======== PASSAGE PROVIDED

The second pie was a meaty quiche by Tanner. I am not positive what it involved, though I think it was sausage. I did note how lovely the meat and veggies looked on the top of the quiche. Yum.

Thursday, November 23, 2006

Erik's First Pie!

I was feeling rather glum last night when I got back to Robert and Talya's on Thanksgiving Eve. I checked my inbox and this e-mail from Erik TOTALLY made my night. As follows:

It took me all evening, but I did it. I baked an apple pie! Check it out!

That dark stuff is just cinnamon. It sort of clumped up on me when I wanted to sprinkle. It dropped instead of sprinkled.

E

George Washington Cherry Pie


I made this pie today for Thanksgiving at Meghan and Gahlord's house because I wanted to make a light pie that would be relatively low on the glycemic index. I had Gahlord in mind. Cherries are lower than many fruits, and the pie has very little refined sugar in it, using apple cider and the sweetness of cherries instead, except for the topping, in which I reduced the sugar but still used it because, well, it's Thanskgiving. Here's the recipe:
  
George Washington Cherry Pie
 
Ingredients:
1 1/3 c. wheat flour
1/4 tsp. sea salt
1/4 c. canola oil
1/2 c. + 1/3 c. apple cider
4 c. fresh or frozen cherries
2 Tblsp. arrowroot powder
1/2 c. all purpose flour (could use wheat)
1/4 c. sugar
2 Tblsp. butter

For the crust:
1. Combine and sift 1 1/4 cups wheat flour and 1/4 t sea salt. Add 1/4 cup canola or other oil and combine until oil is in pea-sized clumps. Add about 1/2 cup of apple cider and just mix, adding more cider if you need to. Refrigerate for 10 minutes. 
2. Roll out crust as thin as you can and put in a greased pie plate. Weigh it down to prevent bubbling in the oven with another pie plate filled with dried beans (or whatever technique you like). Bake at 400 degrees for 10 minutes until it just starts to brown.

For the filling:
Pit and half 4 cups of fresh cherries (I used frozen ones from this summer, already pitted). Put in a sauce pan with 1/4 cup of apple cider and simmer until cherries are good and soft, about 10 minutes. If you have a ridiculous amount of liquid, pour some off and drink it and think of my mother, who always does this! Combine 1/4 cup apple cider with 2 T arrowroot powder and add to cherries. Turn off heat. It should gel up.

For the crumb topping:
Combine 1/2 cup flour, 1/4 cup sugar and 2 T butter.

Put the pie together; you know how. Bake at 400 degrees for 10-15 more minutes, until the topping browns lightly. You might also want to put a tray underneath the pie because it might leak!

Tuesday, November 21, 2006

Thanksgiving= Pie Day NOT Turkey Day.

Because of my love of pies and distaste for meat, Thanksgiving is Pie Day, not Turkey Day. I would even go so far to say that it's probably the biggest pie day of the year!! It's such a big day that I'm having trouble deciding what to make. The friends with whom I will be sitting around the Thanksgiving table have reported that they will be making an apple pie and a pecan pie, so that leaves me with either a pumpkin/winter squash pie option or some other fruit...and what's local this time-o-year? cranberries.

================
======== SUPPLIED MATERIAL

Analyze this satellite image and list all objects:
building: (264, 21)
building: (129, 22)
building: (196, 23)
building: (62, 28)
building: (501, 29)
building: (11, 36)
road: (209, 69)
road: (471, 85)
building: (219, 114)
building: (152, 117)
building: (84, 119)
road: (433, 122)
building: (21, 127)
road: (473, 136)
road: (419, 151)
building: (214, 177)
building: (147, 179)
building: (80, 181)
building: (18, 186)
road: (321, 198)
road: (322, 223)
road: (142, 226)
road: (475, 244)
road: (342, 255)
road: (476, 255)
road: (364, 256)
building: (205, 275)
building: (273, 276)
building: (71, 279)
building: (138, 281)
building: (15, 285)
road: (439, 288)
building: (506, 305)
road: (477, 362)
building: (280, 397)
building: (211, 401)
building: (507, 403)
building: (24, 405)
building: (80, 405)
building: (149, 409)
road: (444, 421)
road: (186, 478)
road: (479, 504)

================

- _WHAT TO DO_: In the pie blog text, how long should the cherries simmer with the apple cider for the George Washington Cherry Pie filling?

- _EXERCISE RESPONSE_: About 10 minutes, until the cherries are good and soft.